Dieu donne. Il n’est pas un Dieu qui prend, il est un Dieu qui donne. C’est une promesse pour nous car ce psaume, comme tous les textes bibliques, nous parle de nous. Bien sûr il est écrit à partir de l’expérience d’un croyant, désigné ici par le terme de roi : la Bible n’est pas un livre théorique sur Dieu, mais un recueil plein de voix différentes témoignant chacune à leur manière d’expériences et de questionnement. Dans le cas de ce psaume, on peut certes chercher de quel roi il s’agit : David, Josias ou un autre. Mais dans un chemin spirituel il est surtout important de réaliser qu’il parle d’une expérience possible pour tous les croyants, pour toutes les croyantes. Bien sûr, nous ne sommes pas rois ou reines selon le droit. Mais Dieu pose sur nous un regard qui fait de nous des rois, des reines, parce que nous sommes ses bien-aimé.es. C’est pour cela que j’ai choisi de traduire « psaume du bien-aimé » plutôt que « psaume de David », qui est la traduction classique.

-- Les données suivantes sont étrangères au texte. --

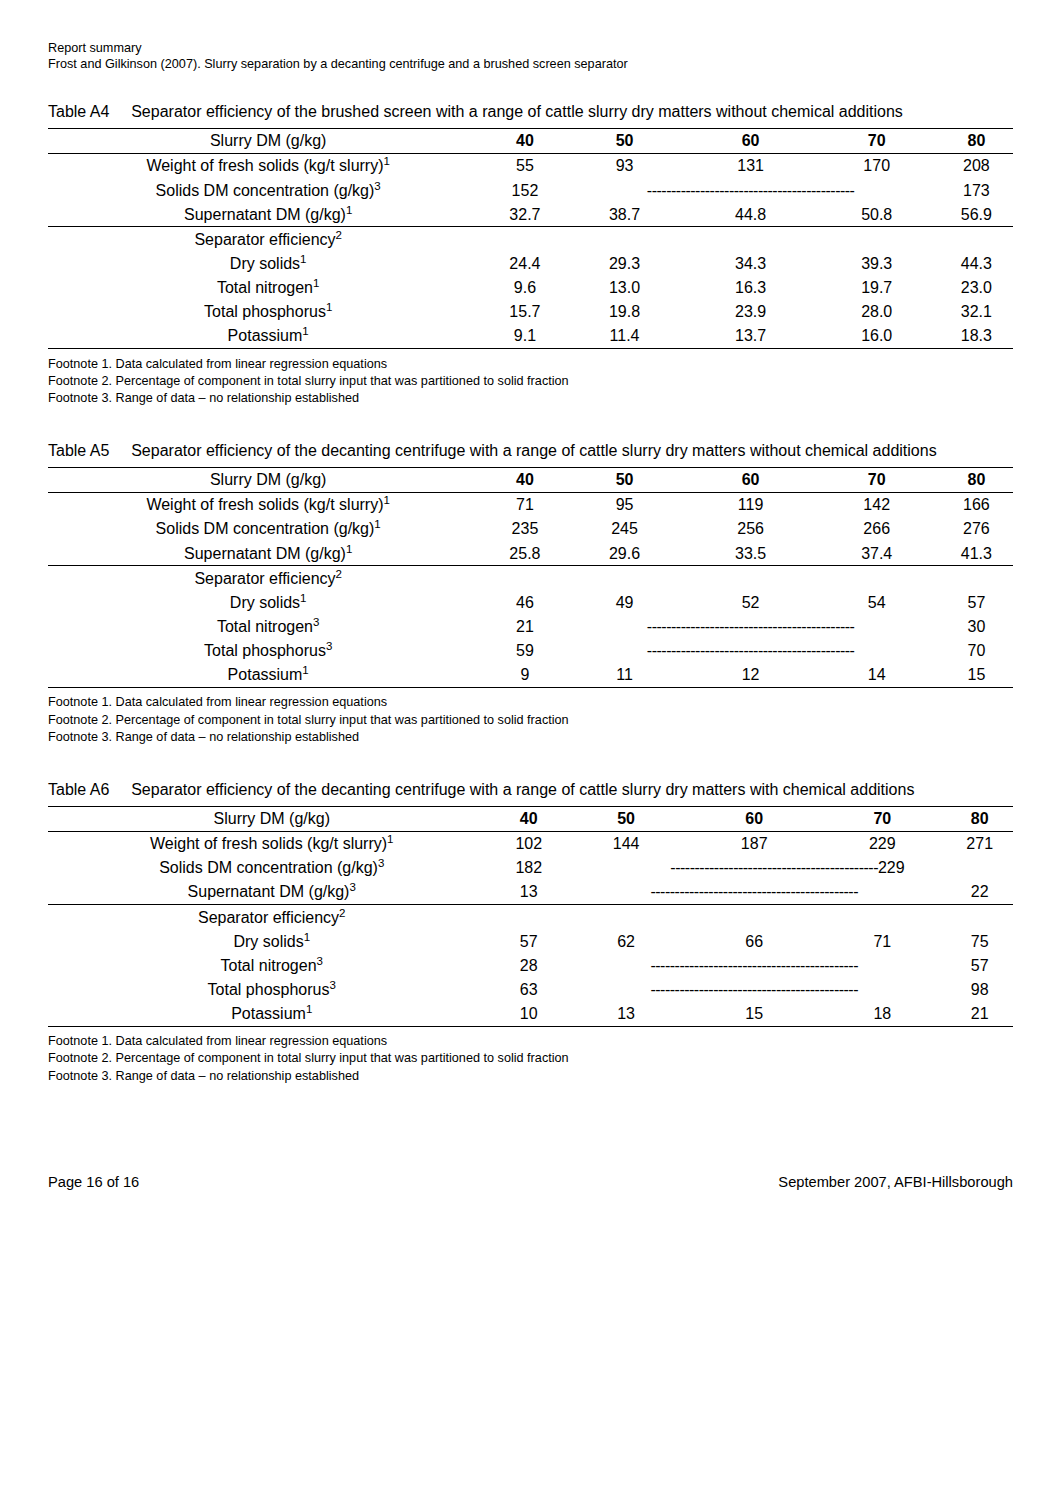Report summary
Frost and Gilkinson (2007). Slurry separation by a decanting centrifuge and a brushed screen separator
Table A4 Separator efficiency of the brushed screen with a range of cattle slurry dry matters without chemical additions
| Slurry DM (g/kg) | 40 | 50 | 60 | 70 | 80 |
| --- | --- | --- | --- | --- | --- |
| Weight of fresh solids (kg/t slurry) 1 | 55 | 93 | 131 | 170 | 208 |
| Solids DM concentration (g/kg) 3 | 152 | ------------------------------------------- | 173 |
| Supernatant DM (g/kg) 1 | 32.7 | 38.7 | 44.8 | 50.8 | 56.9 |
| Separator efficiency 2 | | | | | |
| Dry solids 1 | 24.4 | 29.3 | 34.3 | 39.3 | 44.3 |
| Total nitrogen 1 | 9.6 | 13.0 | 16.3 | 19.7 | 23.0 |
| Total phosphorus 1 | 15.7 | 19.8 | 23.9 | 28.0 | 32.1 |
| Potassium 1 | 9.1 | 11.4 | 13.7 | 16.0 | 18.3 |
Footnote 1. Data calculated from linear regression equations
Footnote 2. Percentage of component in total slurry input that was partitioned to solid fraction
Footnote 3. Range of data – no relationship established
Table A5 Separator efficiency of the decanting centrifuge with a range of cattle slurry dry matters without chemical additions
| Slurry DM (g/kg) | 40 | 50 | 60 | 70 | 80 |
| --- | --- | --- | --- | --- | --- |
| Weight of fresh solids (kg/t slurry) 1 | 71 | 95 | 119 | 142 | 166 |
| Solids DM concentration (g/kg) 1 | 235 | 245 | 256 | 266 | 276 |
| Supernatant DM (g/kg) 1 | 25.8 | 29.6 | 33.5 | 37.4 | 41.3 |
| Separator efficiency 2 | | | | | |
| Dry solids 1 | 46 | 49 | 52 | 54 | 57 |
| Total nitrogen 3 | 21 | ------------------------------------------- | 30 |
| Total phosphorus 3 | 59 | ------------------------------------------- | 70 |
| Potassium 1 | 9 | 11 | 12 | 14 | 15 |
Footnote 1. Data calculated from linear regression equations
Footnote 2. Percentage of component in total slurry input that was partitioned to solid fraction
Footnote 3. Range of data – no relationship established
Table A6 Separator efficiency of the decanting centrifuge with a range of cattle slurry dry matters with chemical additions
| Slurry DM (g/kg) | 40 | 50 | 60 | 70 | 80 |
| --- | --- | --- | --- | --- | --- |
| Weight of fresh solids (kg/t slurry) 1 | 102 | 144 | 187 | 229 | 271 |
| Solids DM concentration (g/kg) 3 | 182 | ------------------------------------------- 229 |
| Supernatant DM (g/kg) 3 | 13 | ------------------------------------------- | 22 |
| Separator efficiency 2 | | | | | |
| Dry solids 1 | 57 | 62 | 66 | 71 | 75 |
| Total nitrogen 3 | 28 | ------------------------------------------- | 57 |
| Total phosphorus 3 | 63 | ------------------------------------------- | 98 |
| Potassium 1 | 10 | 13 | 15 | 18 | 21 |
Footnote 1. Data calculated from linear regression equations
Footnote 2. Percentage of component in total slurry input that was partitioned to solid fraction
Footnote 3. Range of data – no relationship established
Page 16 of 16 September 2007, AFBI-Hillsborough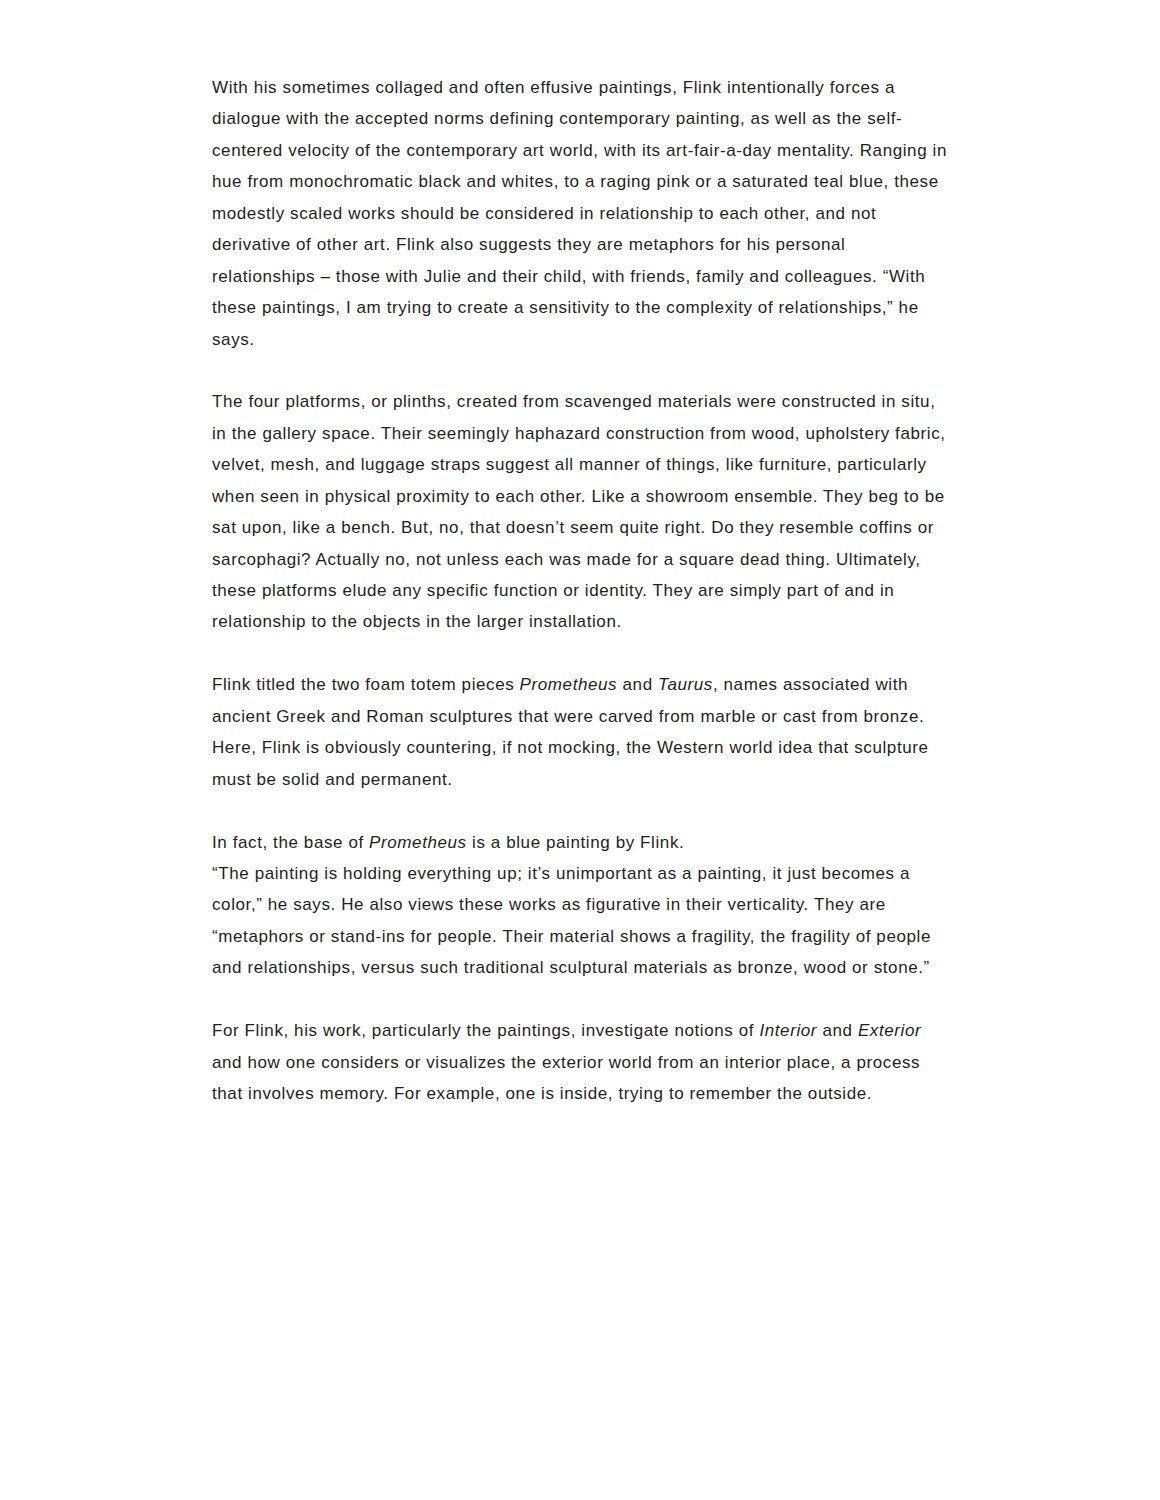With his sometimes collaged and often effusive paintings, Flink intentionally forces a dialogue with the accepted norms defining contemporary painting, as well as the self-centered velocity of the contemporary art world, with its art-fair-a-day mentality. Ranging in hue from monochromatic black and whites, to a raging pink or a saturated teal blue, these modestly scaled works should be considered in relationship to each other, and not derivative of other art. Flink also suggests they are metaphors for his personal relationships – those with Julie and their child, with friends, family and colleagues. “With these paintings, I am trying to create a sensitivity to the complexity of relationships,” he says.
The four platforms, or plinths, created from scavenged materials were constructed in situ, in the gallery space. Their seemingly haphazard construction from wood, upholstery fabric, velvet, mesh, and luggage straps suggest all manner of things, like furniture, particularly when seen in physical proximity to each other. Like a showroom ensemble. They beg to be sat upon, like a bench. But, no, that doesn’t seem quite right. Do they resemble coffins or sarcophagi? Actually no, not unless each was made for a square dead thing. Ultimately, these platforms elude any specific function or identity. They are simply part of and in relationship to the objects in the larger installation.
Flink titled the two foam totem pieces Prometheus and Taurus, names associated with ancient Greek and Roman sculptures that were carved from marble or cast from bronze. Here, Flink is obviously countering, if not mocking, the Western world idea that sculpture must be solid and permanent.
In fact, the base of Prometheus is a blue painting by Flink.
“The painting is holding everything up; it’s unimportant as a painting, it just becomes a color,” he says. He also views these works as figurative in their verticality. They are “metaphors or stand-ins for people. Their material shows a fragility, the fragility of people and relationships, versus such traditional sculptural materials as bronze, wood or stone.”
For Flink, his work, particularly the paintings, investigate notions of Interior and Exterior and how one considers or visualizes the exterior world from an interior place, a process that involves memory. For example, one is inside, trying to remember the outside.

Dieu donc donne à son bien-aimé, à sa reine, c’est une promesse. Et il donne ce que le cœur a désiré. Une petite remarque ici : vous avez sans doute déjà eu l’occasion de l’entendre, mais il est utile pour bien comprendre de rappeler que dans la représentation hébraïque de l’être humain, le cœur n’est pas le siège des émotions, mais de la volonté éclairée par la raison et la foi. Au passage, ce n’est pas sans résonance avec les découvertes récentes sur le réseau de neurones qui enveloppe le cœur… Bref, quand on dit ici que le cœur désire, ce n’est donc pas d’un élan émotionnel, mais de la volonté informée, éclairée par le raisonnement d’une part, la confiance en Dieu d’autre part.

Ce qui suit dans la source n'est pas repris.